*Direction*
Reproduce every line of the records below, unchanged, from the line containing "family: Apiaceae" down to the line containing "scientific name: Ephippiorhynchus asiaticus", both included.

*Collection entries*
━━━━
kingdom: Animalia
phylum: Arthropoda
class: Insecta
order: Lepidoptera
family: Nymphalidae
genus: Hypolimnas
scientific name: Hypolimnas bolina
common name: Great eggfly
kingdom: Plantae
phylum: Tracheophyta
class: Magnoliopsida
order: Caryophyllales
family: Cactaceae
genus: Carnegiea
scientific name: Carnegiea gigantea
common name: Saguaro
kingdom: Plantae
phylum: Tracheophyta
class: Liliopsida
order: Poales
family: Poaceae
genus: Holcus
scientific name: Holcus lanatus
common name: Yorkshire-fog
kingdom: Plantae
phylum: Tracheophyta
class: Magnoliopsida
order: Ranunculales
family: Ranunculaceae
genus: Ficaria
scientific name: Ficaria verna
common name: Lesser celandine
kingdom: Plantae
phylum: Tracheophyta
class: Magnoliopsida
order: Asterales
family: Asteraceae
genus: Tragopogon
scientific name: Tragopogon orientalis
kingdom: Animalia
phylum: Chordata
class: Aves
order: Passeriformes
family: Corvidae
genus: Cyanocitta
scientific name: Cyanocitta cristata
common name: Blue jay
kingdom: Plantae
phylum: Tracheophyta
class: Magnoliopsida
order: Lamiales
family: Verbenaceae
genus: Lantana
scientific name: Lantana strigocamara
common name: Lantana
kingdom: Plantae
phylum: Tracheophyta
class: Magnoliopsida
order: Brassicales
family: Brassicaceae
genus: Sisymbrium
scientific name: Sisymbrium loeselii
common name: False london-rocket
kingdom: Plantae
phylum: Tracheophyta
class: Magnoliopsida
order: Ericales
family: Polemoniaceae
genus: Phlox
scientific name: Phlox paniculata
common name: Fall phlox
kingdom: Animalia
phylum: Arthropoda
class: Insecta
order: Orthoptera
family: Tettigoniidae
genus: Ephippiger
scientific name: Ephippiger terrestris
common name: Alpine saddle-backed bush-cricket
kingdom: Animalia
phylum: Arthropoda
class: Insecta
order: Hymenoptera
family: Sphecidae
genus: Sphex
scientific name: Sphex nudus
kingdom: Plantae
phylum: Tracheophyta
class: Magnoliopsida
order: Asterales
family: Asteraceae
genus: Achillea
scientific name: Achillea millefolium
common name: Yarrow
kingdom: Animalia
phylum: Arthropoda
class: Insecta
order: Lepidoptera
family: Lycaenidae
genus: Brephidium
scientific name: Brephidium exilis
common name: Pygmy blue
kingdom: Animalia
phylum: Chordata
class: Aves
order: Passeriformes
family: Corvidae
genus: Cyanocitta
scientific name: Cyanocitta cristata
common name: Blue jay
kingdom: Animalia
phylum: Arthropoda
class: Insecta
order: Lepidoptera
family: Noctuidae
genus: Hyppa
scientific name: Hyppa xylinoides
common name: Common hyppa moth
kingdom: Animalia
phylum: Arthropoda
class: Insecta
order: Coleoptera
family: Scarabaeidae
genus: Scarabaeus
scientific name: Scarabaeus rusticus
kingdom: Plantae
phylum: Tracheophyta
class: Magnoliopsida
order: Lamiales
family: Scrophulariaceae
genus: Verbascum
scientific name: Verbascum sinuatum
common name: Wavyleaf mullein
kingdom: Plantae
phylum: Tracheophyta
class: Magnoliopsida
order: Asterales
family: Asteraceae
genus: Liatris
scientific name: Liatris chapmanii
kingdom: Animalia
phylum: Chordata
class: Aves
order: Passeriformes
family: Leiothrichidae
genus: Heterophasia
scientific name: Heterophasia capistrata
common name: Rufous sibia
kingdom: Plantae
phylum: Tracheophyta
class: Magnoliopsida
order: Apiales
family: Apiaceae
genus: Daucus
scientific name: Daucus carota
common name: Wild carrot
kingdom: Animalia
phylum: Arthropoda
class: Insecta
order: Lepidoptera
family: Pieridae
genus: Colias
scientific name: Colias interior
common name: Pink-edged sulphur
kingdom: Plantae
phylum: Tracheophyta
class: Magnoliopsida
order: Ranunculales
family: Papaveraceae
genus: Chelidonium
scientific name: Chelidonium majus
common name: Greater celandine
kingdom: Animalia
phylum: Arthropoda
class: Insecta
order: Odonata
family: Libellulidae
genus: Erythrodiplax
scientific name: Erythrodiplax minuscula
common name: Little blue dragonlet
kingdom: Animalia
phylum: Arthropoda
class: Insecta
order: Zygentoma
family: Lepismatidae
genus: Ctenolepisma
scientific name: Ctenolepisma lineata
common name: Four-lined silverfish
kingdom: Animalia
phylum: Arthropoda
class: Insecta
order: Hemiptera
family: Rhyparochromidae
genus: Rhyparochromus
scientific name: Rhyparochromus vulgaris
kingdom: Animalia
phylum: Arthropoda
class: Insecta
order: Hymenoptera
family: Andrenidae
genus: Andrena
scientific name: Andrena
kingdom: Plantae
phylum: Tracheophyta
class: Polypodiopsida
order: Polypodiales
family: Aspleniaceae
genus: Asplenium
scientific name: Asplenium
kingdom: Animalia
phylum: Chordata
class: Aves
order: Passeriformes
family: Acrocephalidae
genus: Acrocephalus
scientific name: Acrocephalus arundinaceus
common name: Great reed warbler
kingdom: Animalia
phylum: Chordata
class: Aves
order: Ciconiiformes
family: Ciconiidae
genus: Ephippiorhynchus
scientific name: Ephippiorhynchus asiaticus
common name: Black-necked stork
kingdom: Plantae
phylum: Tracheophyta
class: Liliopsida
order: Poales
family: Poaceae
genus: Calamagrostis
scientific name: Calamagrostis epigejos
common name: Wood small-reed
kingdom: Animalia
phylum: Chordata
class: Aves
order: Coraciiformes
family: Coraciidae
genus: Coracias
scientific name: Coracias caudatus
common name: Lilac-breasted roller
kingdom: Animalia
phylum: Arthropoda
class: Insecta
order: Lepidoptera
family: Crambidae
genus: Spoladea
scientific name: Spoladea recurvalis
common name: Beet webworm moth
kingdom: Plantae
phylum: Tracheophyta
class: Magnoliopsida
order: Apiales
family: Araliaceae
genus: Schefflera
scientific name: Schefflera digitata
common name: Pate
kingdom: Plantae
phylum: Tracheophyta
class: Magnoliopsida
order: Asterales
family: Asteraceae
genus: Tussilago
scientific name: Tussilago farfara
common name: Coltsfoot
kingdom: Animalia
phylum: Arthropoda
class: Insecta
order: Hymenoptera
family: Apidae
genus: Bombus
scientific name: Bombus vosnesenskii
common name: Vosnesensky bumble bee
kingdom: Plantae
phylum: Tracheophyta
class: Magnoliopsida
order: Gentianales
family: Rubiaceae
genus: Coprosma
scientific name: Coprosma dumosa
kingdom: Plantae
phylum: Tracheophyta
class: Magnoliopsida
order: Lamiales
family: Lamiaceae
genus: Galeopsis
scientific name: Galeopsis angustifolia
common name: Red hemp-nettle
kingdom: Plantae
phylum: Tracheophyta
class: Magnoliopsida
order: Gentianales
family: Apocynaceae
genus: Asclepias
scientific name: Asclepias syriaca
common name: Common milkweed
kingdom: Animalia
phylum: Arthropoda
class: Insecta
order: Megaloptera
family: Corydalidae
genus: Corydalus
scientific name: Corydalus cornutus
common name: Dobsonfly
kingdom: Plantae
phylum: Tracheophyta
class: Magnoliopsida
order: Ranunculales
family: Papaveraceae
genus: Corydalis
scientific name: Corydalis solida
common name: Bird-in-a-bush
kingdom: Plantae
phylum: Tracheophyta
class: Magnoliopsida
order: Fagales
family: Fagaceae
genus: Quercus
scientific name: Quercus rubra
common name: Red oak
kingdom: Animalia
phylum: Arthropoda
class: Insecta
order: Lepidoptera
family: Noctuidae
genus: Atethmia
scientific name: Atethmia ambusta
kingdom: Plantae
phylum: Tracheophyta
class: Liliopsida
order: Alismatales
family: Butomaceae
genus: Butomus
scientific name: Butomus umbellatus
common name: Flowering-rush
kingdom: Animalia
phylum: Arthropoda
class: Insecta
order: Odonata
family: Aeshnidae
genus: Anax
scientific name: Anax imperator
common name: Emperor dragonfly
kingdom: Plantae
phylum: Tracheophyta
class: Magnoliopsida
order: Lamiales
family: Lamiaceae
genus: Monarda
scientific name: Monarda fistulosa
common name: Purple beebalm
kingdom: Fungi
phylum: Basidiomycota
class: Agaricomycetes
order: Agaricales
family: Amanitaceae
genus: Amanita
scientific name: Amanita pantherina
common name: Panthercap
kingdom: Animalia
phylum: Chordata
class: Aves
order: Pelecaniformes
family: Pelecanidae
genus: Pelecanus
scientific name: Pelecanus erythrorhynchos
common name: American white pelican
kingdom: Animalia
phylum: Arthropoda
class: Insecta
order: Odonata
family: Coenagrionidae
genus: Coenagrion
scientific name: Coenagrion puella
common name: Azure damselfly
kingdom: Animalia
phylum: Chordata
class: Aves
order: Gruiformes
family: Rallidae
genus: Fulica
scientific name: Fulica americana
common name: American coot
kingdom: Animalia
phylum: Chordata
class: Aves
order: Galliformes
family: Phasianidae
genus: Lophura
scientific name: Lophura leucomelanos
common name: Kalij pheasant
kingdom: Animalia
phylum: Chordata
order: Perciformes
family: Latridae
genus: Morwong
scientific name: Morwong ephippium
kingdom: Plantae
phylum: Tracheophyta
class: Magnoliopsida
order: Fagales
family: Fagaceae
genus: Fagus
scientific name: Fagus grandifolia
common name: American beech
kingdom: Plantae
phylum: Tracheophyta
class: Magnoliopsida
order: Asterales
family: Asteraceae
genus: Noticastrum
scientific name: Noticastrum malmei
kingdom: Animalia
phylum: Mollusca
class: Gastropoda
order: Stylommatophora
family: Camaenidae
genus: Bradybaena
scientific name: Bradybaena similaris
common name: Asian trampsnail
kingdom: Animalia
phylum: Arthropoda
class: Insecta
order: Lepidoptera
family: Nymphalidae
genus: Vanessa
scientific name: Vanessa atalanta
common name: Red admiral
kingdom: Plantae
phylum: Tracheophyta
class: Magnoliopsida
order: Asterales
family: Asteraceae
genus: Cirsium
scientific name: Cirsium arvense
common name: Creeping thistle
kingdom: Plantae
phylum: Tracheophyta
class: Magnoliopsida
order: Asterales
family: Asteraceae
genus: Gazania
━━━━
*Full solution*
family: Apiaceae
genus: Daucus
scientific name: Daucus carota
common name: Wild carrot
kingdom: Animalia
phylum: Arthropoda
class: Insecta
order: Lepidoptera
family: Pieridae
genus: Colias
scientific name: Colias interior
common name: Pink-edged sulphur
kingdom: Plantae
phylum: Tracheophyta
class: Magnoliopsida
order: Ranunculales
family: Papaveraceae
genus: Chelidonium
scientific name: Chelidonium majus
common name: Greater celandine
kingdom: Animalia
phylum: Arthropoda
class: Insecta
order: Odonata
family: Libellulidae
genus: Erythrodiplax
scientific name: Erythrodiplax minuscula
common name: Little blue dragonlet
kingdom: Animalia
phylum: Arthropoda
class: Insecta
order: Zygentoma
family: Lepismatidae
genus: Ctenolepisma
scientific name: Ctenolepisma lineata
common name: Four-lined silverfish
kingdom: Animalia
phylum: Arthropoda
class: Insecta
order: Hemiptera
family: Rhyparochromidae
genus: Rhyparochromus
scientific name: Rhyparochromus vulgaris
kingdom: Animalia
phylum: Arthropoda
class: Insecta
order: Hymenoptera
family: Andrenidae
genus: Andrena
scientific name: Andrena
kingdom: Plantae
phylum: Tracheophyta
class: Polypodiopsida
order: Polypodiales
family: Aspleniaceae
genus: Asplenium
scientific name: Asplenium
kingdom: Animalia
phylum: Chordata
class: Aves
order: Passeriformes
family: Acrocephalidae
genus: Acrocephalus
scientific name: Acrocephalus arundinaceus
common name: Great reed warbler
kingdom: Animalia
phylum: Chordata
class: Aves
order: Ciconiiformes
family: Ciconiidae
genus: Ephippiorhynchus
scientific name: Ephippiorhynchus asiaticus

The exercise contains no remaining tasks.